VIENNA (Reuters) - Ukrainian industrialist Dmytro Firtash, wanted by the United States, was released from detention in Austria on Friday after posting bail of 125 million euros (105.5 million pounds), a Vienna court said.
One of Ukraine's most influential oligarchs, Firtash, 48, was arrested in Vienna on March 12 at the request of U.S. authorities, which have been investigating him since 2006.
U.S. prosecutors said last week the U.S. government would seek Firtash's extradition to face charges filed in a Chicago court arising from an investigation into international corruption. Firtash's Group DF company has called the case a "misunderstanding" that should be resolved soon.

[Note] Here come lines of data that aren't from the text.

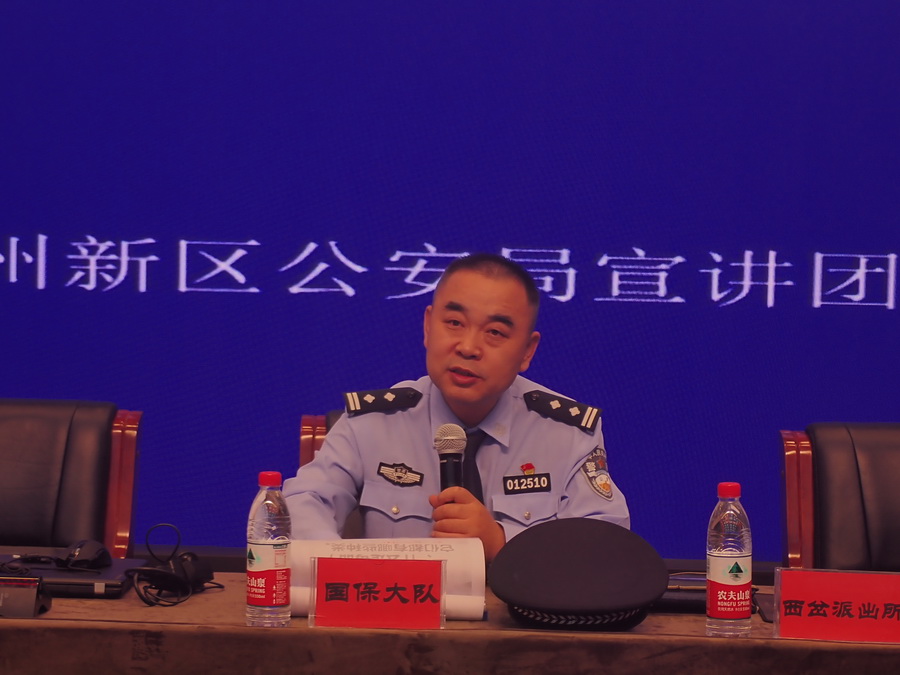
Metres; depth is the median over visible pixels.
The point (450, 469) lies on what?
microphone
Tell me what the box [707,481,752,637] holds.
water bottle
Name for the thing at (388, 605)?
name card
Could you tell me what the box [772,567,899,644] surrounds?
name card
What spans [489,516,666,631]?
peaked cap
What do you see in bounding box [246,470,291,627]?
water bottle
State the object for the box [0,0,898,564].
screen
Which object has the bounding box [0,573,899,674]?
table
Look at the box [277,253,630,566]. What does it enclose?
man
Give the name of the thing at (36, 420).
office chair
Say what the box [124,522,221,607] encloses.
cable
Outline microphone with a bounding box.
[434,423,467,488]
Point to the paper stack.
(440, 553)
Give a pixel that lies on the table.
(200, 598)
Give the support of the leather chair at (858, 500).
on the floor
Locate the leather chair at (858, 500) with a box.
[780,422,899,573]
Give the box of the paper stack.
[287,538,486,622]
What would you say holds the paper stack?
on the table
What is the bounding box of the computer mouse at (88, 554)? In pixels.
[61,539,111,570]
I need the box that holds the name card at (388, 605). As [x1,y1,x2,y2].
[309,555,446,629]
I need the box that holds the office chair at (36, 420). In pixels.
[0,399,141,558]
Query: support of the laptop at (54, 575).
on the table
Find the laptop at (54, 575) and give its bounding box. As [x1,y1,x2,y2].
[0,552,148,598]
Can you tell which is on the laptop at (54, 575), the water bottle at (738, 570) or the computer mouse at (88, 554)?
the computer mouse at (88, 554)

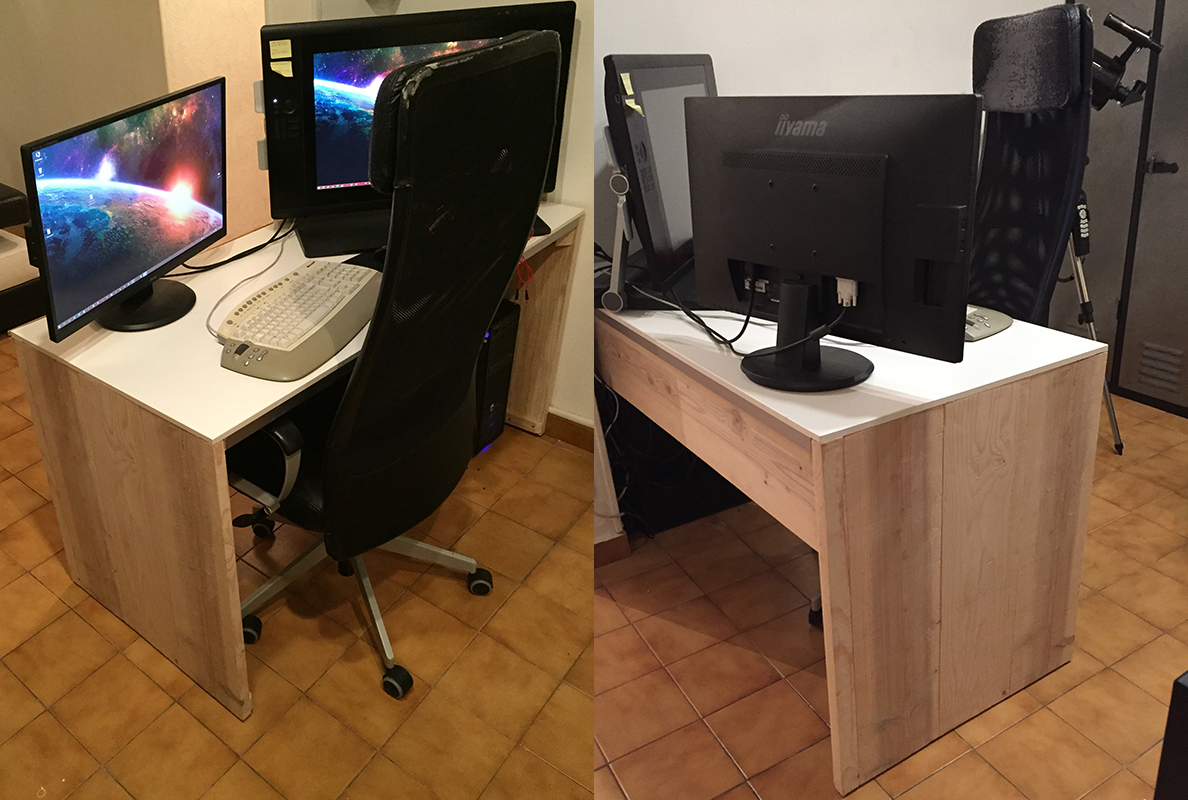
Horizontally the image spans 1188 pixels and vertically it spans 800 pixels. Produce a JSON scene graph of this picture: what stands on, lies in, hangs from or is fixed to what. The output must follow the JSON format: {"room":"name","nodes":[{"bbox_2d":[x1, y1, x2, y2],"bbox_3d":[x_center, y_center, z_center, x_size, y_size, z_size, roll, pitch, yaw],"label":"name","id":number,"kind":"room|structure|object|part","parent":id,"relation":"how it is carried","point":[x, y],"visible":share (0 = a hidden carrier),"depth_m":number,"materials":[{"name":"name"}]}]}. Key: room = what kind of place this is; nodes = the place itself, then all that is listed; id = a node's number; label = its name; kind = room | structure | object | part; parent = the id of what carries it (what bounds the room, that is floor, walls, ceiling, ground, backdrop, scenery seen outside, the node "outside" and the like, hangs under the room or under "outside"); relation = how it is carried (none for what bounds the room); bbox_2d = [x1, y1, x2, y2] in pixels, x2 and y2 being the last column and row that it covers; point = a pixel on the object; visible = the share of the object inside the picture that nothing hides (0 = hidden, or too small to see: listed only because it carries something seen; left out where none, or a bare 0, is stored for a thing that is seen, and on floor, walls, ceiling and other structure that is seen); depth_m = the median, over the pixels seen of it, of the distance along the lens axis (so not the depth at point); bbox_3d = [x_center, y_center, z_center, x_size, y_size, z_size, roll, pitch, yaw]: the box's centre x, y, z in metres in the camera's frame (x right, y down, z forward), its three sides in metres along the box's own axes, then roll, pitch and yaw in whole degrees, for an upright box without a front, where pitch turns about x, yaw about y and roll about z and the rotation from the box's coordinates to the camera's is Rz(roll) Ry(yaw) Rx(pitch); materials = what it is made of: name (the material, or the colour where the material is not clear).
{"room":"office","nodes":[
{"label":"office","id":0,"kind":"room"},
{"bbox_2d":[0,0,267,256],"bbox_3d":[-2.280,-1.449,3.697,0.211,2.622,1.796,18,31,37],"label":"left wall","id":1,"kind":"structure","parent":0,"point":[19,143],"depth_m":4.23,"materials":[{"name":"beige paint"}]},
{"bbox_2d":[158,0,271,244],"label":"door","id":2,"kind":"structure","parent":0,"point":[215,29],"depth_m":4.12,"materials":[{"name":"paint"}]},
{"bbox_2d":[1,334,614,799],"bbox_3d":[-1.370,0.636,2.425,5.478,0.075,4.597,18,31,37],"label":"tile floor","id":3,"kind":"structure","parent":0,"point":[36,558],"depth_m":2.10,"materials":[{"name":"tile"}]},
{"bbox_2d":[0,165,43,336],"bbox_3d":[-2.379,-0.471,3.662,0.911,0.900,1.011,18,31,37],"label":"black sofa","id":4,"kind":"object","parent":3,"relation":"on","point":[3,187],"visible":0.77,"depth_m":3.71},
{"bbox_2d":[5,201,579,720],"bbox_3d":[-0.377,0.167,2.441,0.663,0.709,1.296,18,31,37],"label":"white desk","id":5,"kind":"object","parent":3,"relation":"on","point":[215,434],"visible":0.59,"depth_m":1.97,"materials":[{"name":"brown wood"}]},
{"bbox_2d":[22,77,226,342],"bbox_3d":[-0.737,-0.266,1.991,0.204,0.429,0.604,5,25,14],"label":"monitor","id":6,"kind":"object","parent":5,"relation":"on","point":[133,241],"visible":0.99,"depth_m":1.93,"materials":[{"name":"black plastic"}]},
{"bbox_3d":[-0.784,-0.156,2.067,0.244,0.234,0.252,5,25,14],"label":"monitor stand","id":7,"kind":"part","parent":6,"relation":"part of","materials":[{"name":"black plastic"}]},
{"bbox_2d":[171,217,296,276],"bbox_3d":[-0.680,-0.238,2.389,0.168,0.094,0.451,18,31,37],"label":"cable","id":8,"kind":"object","parent":5,"relation":"on","point":[231,260],"visible":0.73,"depth_m":2.38,"materials":[{"name":"black plastic"}]},
{"bbox_2d":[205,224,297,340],"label":"white cable","id":9,"kind":"object","parent":5,"relation":"on","point":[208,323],"visible":0.7,"depth_m":2.21,"materials":[{"name":"plastic"}]},
{"bbox_2d":[215,257,380,382],"bbox_3d":[-0.405,-0.048,2.008,0.250,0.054,0.532,8,26,20],"label":"keyboard","id":10,"kind":"object","parent":5,"relation":"on","point":[368,276],"visible":0.94,"depth_m":1.93,"materials":[{"name":"plastic"}]},
{"bbox_2d":[259,2,574,259],"bbox_3d":[-0.214,-0.518,2.402,0.753,0.554,0.236,-7,25,-12],"label":"monitor","id":11,"kind":"object","parent":5,"relation":"on","point":[328,176],"visible":0.66,"depth_m":2.33,"materials":[{"name":"black plastic"}]},
{"bbox_2d":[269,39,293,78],"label":"sticky note","id":12,"kind":"object","parent":11,"relation":"attached to","point":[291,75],"visible":0.98,"depth_m":2.21,"materials":[{"name":"yellow paper"}]},
{"bbox_2d":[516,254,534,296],"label":"red cable","id":13,"kind":"object","parent":5,"relation":"hanging from","point":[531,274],"visible":0.43,"depth_m":2.49,"materials":[{"name":"red plastic"}]},
{"bbox_2d":[222,30,558,704],"bbox_3d":[-0.279,0.064,1.900,0.702,1.264,0.701,18,31,37],"label":"office chair","id":14,"kind":"object","parent":3,"relation":"on","point":[356,374],"visible":0.86,"depth_m":1.68,"materials":[{"name":"black leather"}]},
{"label":"caster","id":15,"kind":"part","parent":14,"relation":"part of","materials":[{"name":"black plastic"}]},
{"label":"caster","id":16,"kind":"part","parent":14,"relation":"part of","materials":[{"name":"black plastic"}]},
{"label":"armrest","id":17,"kind":"part","parent":14,"relation":"part of","materials":[{"name":"black"}]},
{"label":"caster","id":18,"kind":"part","parent":14,"relation":"part of","materials":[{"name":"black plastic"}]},
{"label":"caster","id":19,"kind":"part","parent":14,"relation":"part of","materials":[{"name":"black plastic"}]},
{"bbox_2d":[471,297,521,451],"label":"computer tower","id":20,"kind":"structure","parent":3,"relation":"on","point":[505,365],"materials":[{"name":"black plastic"}]},
{"bbox_2d":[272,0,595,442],"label":"back wall","id":21,"kind":"structure","parent":0,"point":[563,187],"depth_m":2.78,"materials":[{"name":"paint"}]},
{"bbox_2d":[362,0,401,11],"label":"wall sconce","id":22,"kind":"object","parent":21,"relation":"attached to","point":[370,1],"visible":0.95,"depth_m":2.85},
{"bbox_2d":[544,409,593,451],"bbox_3d":[0.063,0.252,2.989,1.979,0.087,0.016,18,31,37],"label":"baseboard","id":23,"kind":"structure","parent":21,"relation":"attached to","point":[573,427],"depth_m":2.90,"materials":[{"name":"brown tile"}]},
{"bbox_2d":[586,0,1075,552],"bbox_3d":[0.893,-0.882,2.519,0.271,2.576,1.352,18,31,37],"label":"white wall","id":24,"kind":"structure","parent":0,"point":[833,52],"depth_m":2.54,"materials":[{"name":"white paint"}]},
{"bbox_2d":[594,532,630,567],"bbox_3d":[0.105,0.614,2.261,0.019,0.080,0.475,18,31,37],"label":"baseboard","id":25,"kind":"structure","parent":24,"relation":"attached to","point":[605,544],"depth_m":2.41,"materials":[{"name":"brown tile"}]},
{"bbox_2d":[639,391,1187,799],"bbox_3d":[1.506,0.907,1.740,4.401,0.096,4.380,18,31,37],"label":"tile floor","id":26,"kind":"structure","parent":0,"point":[942,773],"depth_m":2.06,"materials":[{"name":"brown tile"}]},
{"bbox_2d":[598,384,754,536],"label":"computer tower","id":27,"kind":"object","parent":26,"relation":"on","point":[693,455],"visible":0.35,"depth_m":2.54,"materials":[{"name":"black"}]},
{"bbox_2d":[599,297,1108,795],"bbox_3d":[0.596,0.253,2.252,0.653,0.714,1.188,-12,26,-23],"label":"desk","id":28,"kind":"object","parent":26,"relation":"on","point":[1084,369],"visible":0.86,"depth_m":1.77,"materials":[{"name":"brown wood"}]},
{"bbox_2d":[600,54,717,311],"bbox_3d":[0.403,-0.398,2.184,0.234,0.507,0.766,9,26,21],"label":"monitor","id":29,"kind":"object","parent":28,"relation":"on","point":[680,78],"visible":0.72,"depth_m":1.99,"materials":[{"name":"black plastic"}]},
{"bbox_2d":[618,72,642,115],"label":"sticky note","id":30,"kind":"object","parent":29,"relation":"attached to","point":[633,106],"visible":0.99,"depth_m":1.86,"materials":[{"name":"yellow paper"}]},
{"bbox_2d":[624,274,750,356],"bbox_3d":[0.374,-0.086,2.043,0.260,0.125,0.336,-11,26,-20],"label":"cable","id":31,"kind":"object","parent":28,"relation":"on","point":[707,327],"visible":0.71,"depth_m":2.00,"materials":[{"name":"black plastic"}]},
{"bbox_2d":[682,94,984,391],"bbox_3d":[0.539,-0.172,1.688,0.219,0.491,0.598,-19,29,-34],"label":"monitor","id":32,"kind":"object","parent":28,"relation":"on","point":[875,192],"visible":0.99,"depth_m":1.62,"materials":[{"name":"black plastic"}]},
{"bbox_2d":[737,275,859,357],"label":"cable","id":33,"kind":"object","parent":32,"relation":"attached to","point":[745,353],"visible":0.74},
{"bbox_2d":[963,304,1013,341],"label":"keyboard","id":34,"kind":"object","parent":28,"relation":"on","point":[993,330],"visible":0.36,"depth_m":1.93,"materials":[{"name":"plastic"}]},
{"bbox_2d":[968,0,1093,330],"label":"office chair","id":35,"kind":"object","parent":26,"relation":"on","point":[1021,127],"visible":0.5,"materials":[{"name":"black fabric"}]},
{"bbox_2d":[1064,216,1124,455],"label":"tripod","id":36,"kind":"object","parent":26,"relation":"on","point":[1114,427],"visible":0.37,"depth_m":2.79,"materials":[{"name":"silver metal"}]},
{"bbox_2d":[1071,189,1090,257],"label":"remote control","id":37,"kind":"object","parent":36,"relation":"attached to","point":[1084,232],"visible":0.55,"depth_m":2.60,"materials":[{"name":"black plastic"}]},
{"bbox_2d":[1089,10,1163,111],"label":"telescope","id":38,"kind":"object","parent":36,"relation":"on","point":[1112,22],"visible":0.63,"depth_m":2.54,"materials":[{"name":"black"}]},
{"bbox_2d":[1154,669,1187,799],"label":"black box","id":39,"kind":"object","parent":26,"relation":"on","point":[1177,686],"visible":0.99,"depth_m":1.10,"materials":[{"name":"black"}]},
{"bbox_2d":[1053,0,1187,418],"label":"metal cabinet","id":40,"kind":"structure","parent":0,"point":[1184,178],"depth_m":3.03,"materials":[{"name":"grey metal"}]},
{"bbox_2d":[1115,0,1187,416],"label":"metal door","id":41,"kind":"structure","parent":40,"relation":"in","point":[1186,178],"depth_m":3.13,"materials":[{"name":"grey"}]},
{"bbox_2d":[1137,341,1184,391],"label":"vent","id":42,"kind":"object","parent":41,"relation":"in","point":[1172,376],"visible":0.95,"depth_m":3.09,"materials":[{"name":"metal"}]}
]}

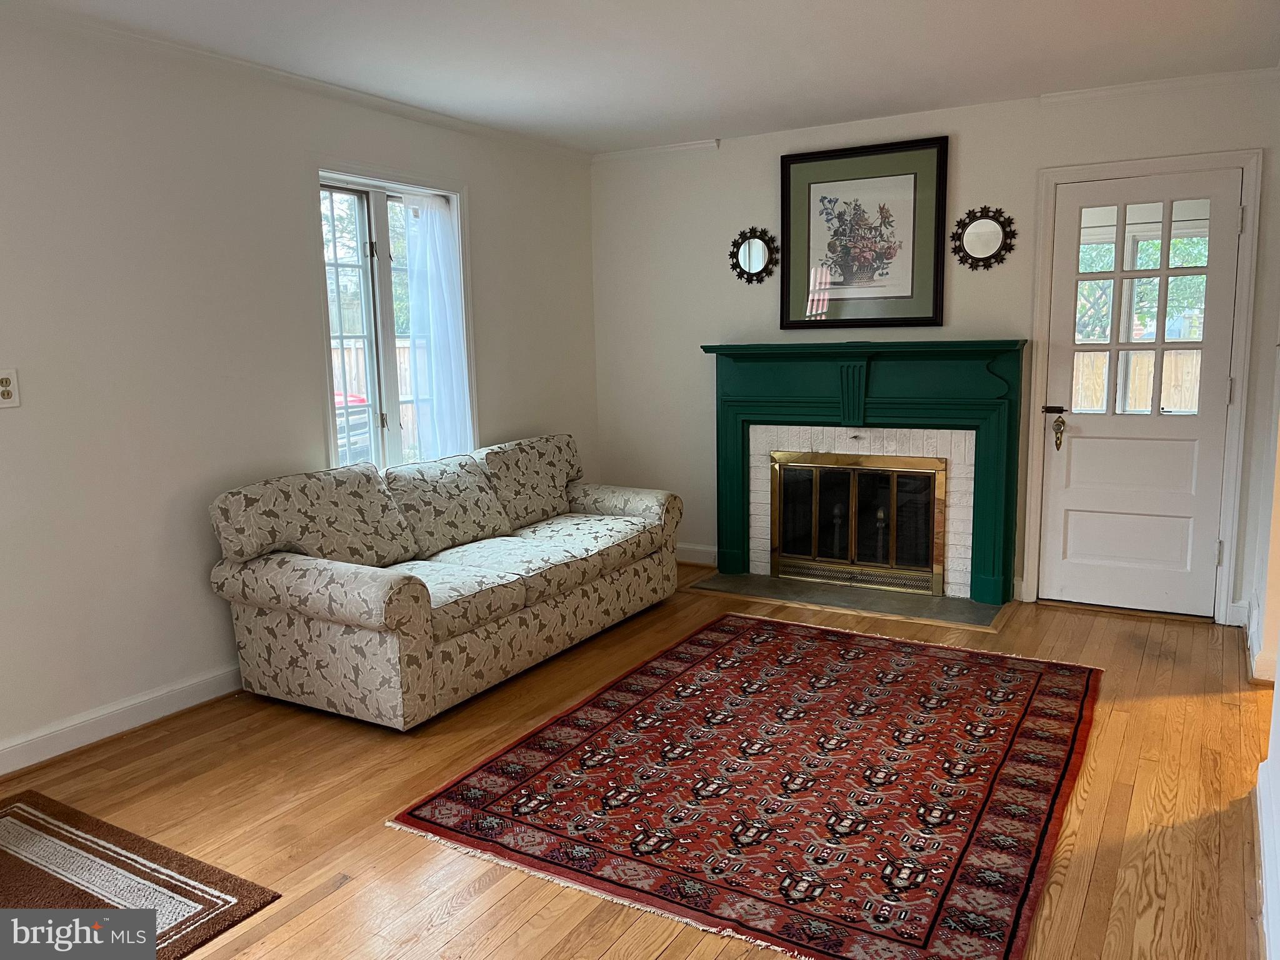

The detention of Firtash, whose business concerns in gas trading and chemicals thrived under Ukraine's ousted president Viktor Yanukovich, has coincided with a sharp escalation in the country's political crisis that pits the West against Russia.
Firtash has said his detention is unfair and "without foundation" and he has accused Washington of acting for "purely political reasons", though U.S. and Austrian authorities have denied any link to the current Ukraine crisis.
He is not believed to be among Ukrainians and Russians targeted in sanctions lists drawn up by Washington and the European Union in retaliation for Russia's annexation of Crimea.
A Reuters photographer outside the detention centre where Firtash has been held said a black Mercedes car with tinted windows was seen leaving the building.
"The last week has been a testing time for my family and me. I would like to thank personally all my friends and colleagues who have supported me in this difficult period," Firtash said in a statement released through a Vienna public relations firm.
The firm said "the bail conditions prevent Mr Firtash from leaving the country". The bail money is a record sum in Austria.
Austria's Federal Crime Agency said last week Firtash was suspected of violating laws on bribery and of forming a criminal organisation in the course of foreign business deals.
A final decision on his extradition to the United States could take weeks. He has sworn not to leave Austria if he posted the record-high bail, which the court said took into account his wealth and the gravity of the allegations against him.
Firtash, who has hired the law firm of former Austrian justice minister Dieter Boehmdorfer to represent him, had appealed against the court order that he be kept in detention.
The industrialist could also appeal against the court's final extradition ruling and he could take the case to Austria's justice ministry if an appellate court were to rule against him.
Forbes Ukraine magazine last year put Firtash in 14th place on its Ukrainian rich list, setting his fortune at $673 million.